[Spatial grounding data]
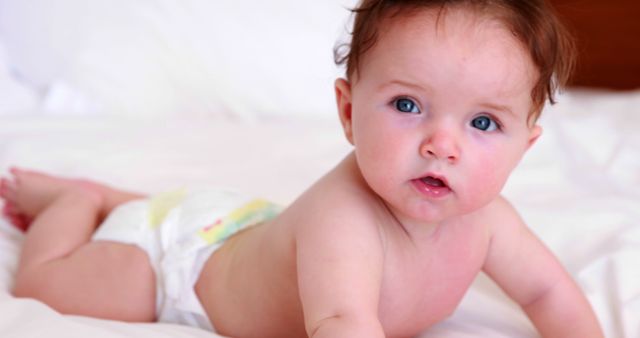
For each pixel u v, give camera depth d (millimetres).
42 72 2176
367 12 817
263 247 935
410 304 893
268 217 1068
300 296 812
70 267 1066
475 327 1000
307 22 2199
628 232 1227
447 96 753
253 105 2168
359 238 809
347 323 746
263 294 926
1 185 1312
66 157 1636
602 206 1375
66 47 2150
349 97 871
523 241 972
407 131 762
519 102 785
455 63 746
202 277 1010
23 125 1876
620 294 1067
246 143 1836
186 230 1050
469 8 770
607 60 2602
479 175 771
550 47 804
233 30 2160
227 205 1084
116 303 1035
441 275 901
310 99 2174
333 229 812
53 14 2162
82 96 2117
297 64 2172
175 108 2176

EXERCISE AIM
Repeat each entry precisely as it appears. Leave the pictures out.

COMPLETED TASK
For each pixel u v, give camera depth d (millimetres).
42 72 2176
367 12 817
263 247 935
410 304 893
268 217 1068
300 296 812
70 267 1066
475 327 1000
307 22 2199
628 232 1227
447 96 753
253 105 2168
359 238 809
347 323 746
263 294 926
1 185 1312
66 157 1636
602 206 1375
66 47 2150
349 97 871
523 241 972
407 131 762
519 102 785
455 63 746
202 277 1010
23 125 1876
620 294 1067
246 143 1836
186 230 1050
469 8 770
607 60 2602
479 175 771
550 47 804
233 30 2160
227 205 1084
116 303 1035
441 275 901
310 99 2174
333 229 812
53 14 2162
82 96 2117
297 64 2172
175 108 2176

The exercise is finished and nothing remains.